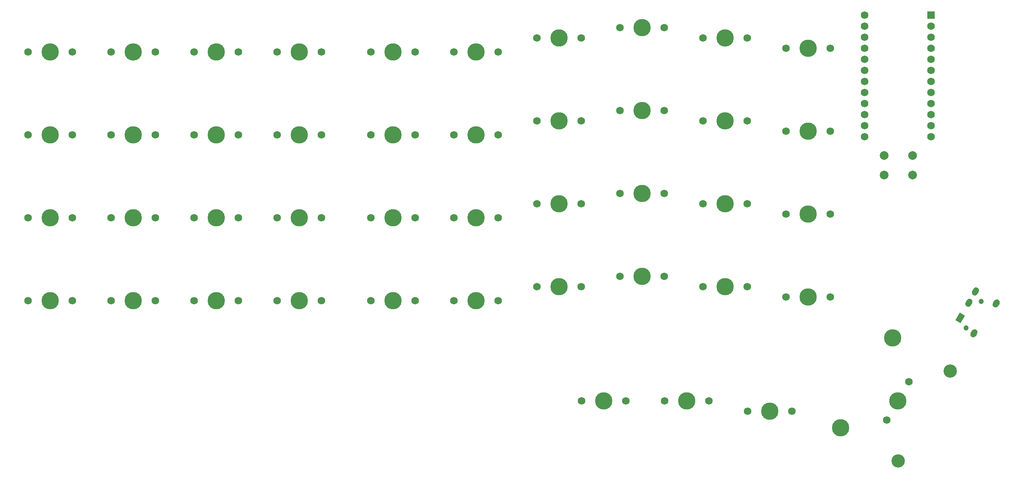
<source format=gbr>
%TF.GenerationSoftware,KiCad,Pcbnew,(5.1.9-0-10_14)*%
%TF.CreationDate,2021-04-10T22:10:23-05:00*%
%TF.ProjectId,wren-left,7772656e-2d6c-4656-9674-2e6b69636164,rev?*%
%TF.SameCoordinates,Original*%
%TF.FileFunction,Soldermask,Top*%
%TF.FilePolarity,Negative*%
%FSLAX46Y46*%
G04 Gerber Fmt 4.6, Leading zero omitted, Abs format (unit mm)*
G04 Created by KiCad (PCBNEW (5.1.9-0-10_14)) date 2021-04-10 22:10:23*
%MOMM*%
%LPD*%
G01*
G04 APERTURE LIST*
%ADD10C,1.752600*%
%ADD11R,1.752600X1.752600*%
%ADD12C,2.000000*%
%ADD13C,3.987800*%
%ADD14C,3.048000*%
%ADD15C,1.750000*%
%ADD16C,1.200000*%
%ADD17C,0.100000*%
G04 APERTURE END LIST*
D10*
%TO.C,U1*%
X233680000Y-28098750D03*
X248920000Y-56038750D03*
X233680000Y-30638750D03*
X233680000Y-33178750D03*
X233680000Y-35718750D03*
X233680000Y-38258750D03*
X233680000Y-40798750D03*
X233680000Y-43338750D03*
X233680000Y-45878750D03*
X233680000Y-48418750D03*
X233680000Y-50958750D03*
X233680000Y-53498750D03*
X233680000Y-56038750D03*
X248920000Y-53498750D03*
X248920000Y-50958750D03*
X248920000Y-48418750D03*
X248920000Y-45878750D03*
X248920000Y-43338750D03*
X248920000Y-40798750D03*
X248920000Y-38258750D03*
X248920000Y-35718750D03*
X248920000Y-33178750D03*
X248920000Y-30638750D03*
D11*
X248920000Y-28098750D03*
%TD*%
D12*
%TO.C,SW0*%
X244625000Y-60325000D03*
X244625000Y-64825000D03*
X238125000Y-60325000D03*
X238125000Y-64825000D03*
%TD*%
D13*
%TO.C,MX41*%
X240119960Y-102215139D03*
X228181960Y-122892361D03*
D14*
X253318187Y-109835139D03*
X241380187Y-130512361D03*
D15*
X243840000Y-112281841D03*
X238760000Y-121080659D03*
D13*
X241300000Y-116681250D03*
%TD*%
D16*
%TO.C,J1*%
X256929358Y-99907083D03*
X260429358Y-93844905D03*
G36*
G01*
X259587500Y-90703046D02*
X259587500Y-90703046D01*
G75*
G02*
X259843718Y-91659264I-350000J-606218D01*
G01*
X259543718Y-92178880D01*
G75*
G02*
X258587500Y-92435098I-606218J350000D01*
G01*
X258587500Y-92435098D01*
G75*
G02*
X258331282Y-91478880I350000J606218D01*
G01*
X258631282Y-90959264D01*
G75*
G02*
X259587500Y-90703046I606218J-350000D01*
G01*
G37*
G36*
G01*
X258087500Y-93301122D02*
X258087500Y-93301122D01*
G75*
G02*
X258343718Y-94257340I-350000J-606218D01*
G01*
X258043718Y-94776956D01*
G75*
G02*
X257087500Y-95033174I-606218J350000D01*
G01*
X257087500Y-95033174D01*
G75*
G02*
X256831282Y-94076956I350000J606218D01*
G01*
X257131282Y-93557340D01*
G75*
G02*
X258087500Y-93301122I606218J-350000D01*
G01*
G37*
D17*
G36*
X255481282Y-96415225D02*
G01*
X256693718Y-97115225D01*
X255693718Y-98847275D01*
X254481282Y-98147275D01*
X255481282Y-96415225D01*
G37*
G36*
G01*
X259234614Y-100314262D02*
X259234614Y-100314262D01*
G75*
G02*
X259490832Y-101270480I-350000J-606218D01*
G01*
X259190832Y-101790096D01*
G75*
G02*
X258234614Y-102046314I-606218J350000D01*
G01*
X258234614Y-102046314D01*
G75*
G02*
X257978396Y-101090096I350000J606218D01*
G01*
X258278396Y-100570480D01*
G75*
G02*
X259234614Y-100314262I606218J-350000D01*
G01*
G37*
G36*
G01*
X264350640Y-93453046D02*
X264350640Y-93453046D01*
G75*
G02*
X264606858Y-94409264I-350000J-606218D01*
G01*
X264306858Y-94928880D01*
G75*
G02*
X263350640Y-95185098I-606218J350000D01*
G01*
X263350640Y-95185098D01*
G75*
G02*
X263094422Y-94228880I350000J606218D01*
G01*
X263394422Y-93709264D01*
G75*
G02*
X264350640Y-93453046I606218J-350000D01*
G01*
G37*
%TD*%
D15*
%TO.C,MX44*%
X178911250Y-116681250D03*
X168751250Y-116681250D03*
D13*
X173831250Y-116681250D03*
%TD*%
D15*
%TO.C,MX43*%
X197961250Y-116681250D03*
X187801250Y-116681250D03*
D13*
X192881250Y-116681250D03*
%TD*%
D15*
%TO.C,MX42*%
X217011250Y-119062500D03*
X206851250Y-119062500D03*
D13*
X211931250Y-119062500D03*
%TD*%
D15*
%TO.C,MX40*%
X51911250Y-93662500D03*
X41751250Y-93662500D03*
D13*
X46831250Y-93662500D03*
%TD*%
D15*
%TO.C,MX39*%
X70961250Y-93662500D03*
X60801250Y-93662500D03*
D13*
X65881250Y-93662500D03*
%TD*%
D15*
%TO.C,MX38*%
X90011250Y-93662500D03*
X79851250Y-93662500D03*
D13*
X84931250Y-93662500D03*
%TD*%
D15*
%TO.C,MX37*%
X109061250Y-93662500D03*
X98901250Y-93662500D03*
D13*
X103981250Y-93662500D03*
%TD*%
D15*
%TO.C,MX36*%
X130492500Y-93662500D03*
X120332500Y-93662500D03*
D13*
X125412500Y-93662500D03*
%TD*%
D15*
%TO.C,MX35*%
X149542500Y-93662500D03*
X139382500Y-93662500D03*
D13*
X144462500Y-93662500D03*
%TD*%
D15*
%TO.C,MX34*%
X168592500Y-90487500D03*
X158432500Y-90487500D03*
D13*
X163512500Y-90487500D03*
%TD*%
D15*
%TO.C,MX33*%
X187642500Y-88106250D03*
X177482500Y-88106250D03*
D13*
X182562500Y-88106250D03*
%TD*%
D15*
%TO.C,MX32*%
X206692500Y-90487500D03*
X196532500Y-90487500D03*
D13*
X201612500Y-90487500D03*
%TD*%
D15*
%TO.C,MX31*%
X225742500Y-92868750D03*
X215582500Y-92868750D03*
D13*
X220662500Y-92868750D03*
%TD*%
D15*
%TO.C,MX30*%
X51911250Y-74612500D03*
X41751250Y-74612500D03*
D13*
X46831250Y-74612500D03*
%TD*%
D15*
%TO.C,MX29*%
X70961250Y-74612500D03*
X60801250Y-74612500D03*
D13*
X65881250Y-74612500D03*
%TD*%
D15*
%TO.C,MX28*%
X90011250Y-74612500D03*
X79851250Y-74612500D03*
D13*
X84931250Y-74612500D03*
%TD*%
D15*
%TO.C,MX27*%
X109061250Y-74612500D03*
X98901250Y-74612500D03*
D13*
X103981250Y-74612500D03*
%TD*%
D15*
%TO.C,MX26*%
X130492500Y-74612500D03*
X120332500Y-74612500D03*
D13*
X125412500Y-74612500D03*
%TD*%
D15*
%TO.C,MX25*%
X149542500Y-74612500D03*
X139382500Y-74612500D03*
D13*
X144462500Y-74612500D03*
%TD*%
D15*
%TO.C,MX24*%
X168592500Y-71437500D03*
X158432500Y-71437500D03*
D13*
X163512500Y-71437500D03*
%TD*%
D15*
%TO.C,MX23*%
X187642500Y-69056250D03*
X177482500Y-69056250D03*
D13*
X182562500Y-69056250D03*
%TD*%
D15*
%TO.C,MX22*%
X206692500Y-71437500D03*
X196532500Y-71437500D03*
D13*
X201612500Y-71437500D03*
%TD*%
D15*
%TO.C,MX21*%
X225742500Y-73818750D03*
X215582500Y-73818750D03*
D13*
X220662500Y-73818750D03*
%TD*%
D15*
%TO.C,MX20*%
X51911250Y-55562500D03*
X41751250Y-55562500D03*
D13*
X46831250Y-55562500D03*
%TD*%
D15*
%TO.C,MX19*%
X70961250Y-55562500D03*
X60801250Y-55562500D03*
D13*
X65881250Y-55562500D03*
%TD*%
D15*
%TO.C,MX18*%
X90011250Y-55562500D03*
X79851250Y-55562500D03*
D13*
X84931250Y-55562500D03*
%TD*%
D15*
%TO.C,MX17*%
X109061250Y-55562500D03*
X98901250Y-55562500D03*
D13*
X103981250Y-55562500D03*
%TD*%
D15*
%TO.C,MX16*%
X130492500Y-55562500D03*
X120332500Y-55562500D03*
D13*
X125412500Y-55562500D03*
%TD*%
D15*
%TO.C,MX15*%
X149542500Y-55562500D03*
X139382500Y-55562500D03*
D13*
X144462500Y-55562500D03*
%TD*%
D15*
%TO.C,MX14*%
X168592500Y-52387500D03*
X158432500Y-52387500D03*
D13*
X163512500Y-52387500D03*
%TD*%
D15*
%TO.C,MX13*%
X187642500Y-50006250D03*
X177482500Y-50006250D03*
D13*
X182562500Y-50006250D03*
%TD*%
D15*
%TO.C,MX12*%
X206692500Y-52387500D03*
X196532500Y-52387500D03*
D13*
X201612500Y-52387500D03*
%TD*%
D15*
%TO.C,MX11*%
X225742500Y-54768750D03*
X215582500Y-54768750D03*
D13*
X220662500Y-54768750D03*
%TD*%
D15*
%TO.C,MX10*%
X51911250Y-36512500D03*
X41751250Y-36512500D03*
D13*
X46831250Y-36512500D03*
%TD*%
D15*
%TO.C,MX9*%
X70961250Y-36512500D03*
X60801250Y-36512500D03*
D13*
X65881250Y-36512500D03*
%TD*%
D15*
%TO.C,MX8*%
X90011250Y-36512500D03*
X79851250Y-36512500D03*
D13*
X84931250Y-36512500D03*
%TD*%
D15*
%TO.C,MX7*%
X109061250Y-36512500D03*
X98901250Y-36512500D03*
D13*
X103981250Y-36512500D03*
%TD*%
D15*
%TO.C,MX6*%
X130492500Y-36512500D03*
X120332500Y-36512500D03*
D13*
X125412500Y-36512500D03*
%TD*%
D15*
%TO.C,MX5*%
X149542500Y-36512500D03*
X139382500Y-36512500D03*
D13*
X144462500Y-36512500D03*
%TD*%
D15*
%TO.C,MX4*%
X168592500Y-33337500D03*
X158432500Y-33337500D03*
D13*
X163512500Y-33337500D03*
%TD*%
D15*
%TO.C,MX3*%
X187642500Y-30956250D03*
X177482500Y-30956250D03*
D13*
X182562500Y-30956250D03*
%TD*%
D15*
%TO.C,MX2*%
X206692500Y-33337500D03*
X196532500Y-33337500D03*
D13*
X201612500Y-33337500D03*
%TD*%
D15*
%TO.C,MX1*%
X225742500Y-35718750D03*
X215582500Y-35718750D03*
D13*
X220662500Y-35718750D03*
%TD*%
M02*

</source>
-.-.-
Exercise »
Repeat verbatim the lines between the start of the data and the line containing "X233680000Y-33178750D03*", both ends included, omitting all pictures.

Task output »
<source format=gbr>
%TF.GenerationSoftware,KiCad,Pcbnew,(5.1.9-0-10_14)*%
%TF.CreationDate,2021-04-10T22:10:23-05:00*%
%TF.ProjectId,wren-left,7772656e-2d6c-4656-9674-2e6b69636164,rev?*%
%TF.SameCoordinates,Original*%
%TF.FileFunction,Soldermask,Top*%
%TF.FilePolarity,Negative*%
%FSLAX46Y46*%
G04 Gerber Fmt 4.6, Leading zero omitted, Abs format (unit mm)*
G04 Created by KiCad (PCBNEW (5.1.9-0-10_14)) date 2021-04-10 22:10:23*
%MOMM*%
%LPD*%
G01*
G04 APERTURE LIST*
%ADD10C,1.752600*%
%ADD11R,1.752600X1.752600*%
%ADD12C,2.000000*%
%ADD13C,3.987800*%
%ADD14C,3.048000*%
%ADD15C,1.750000*%
%ADD16C,1.200000*%
%ADD17C,0.100000*%
G04 APERTURE END LIST*
D10*
%TO.C,U1*%
X233680000Y-28098750D03*
X248920000Y-56038750D03*
X233680000Y-30638750D03*
X233680000Y-33178750D03*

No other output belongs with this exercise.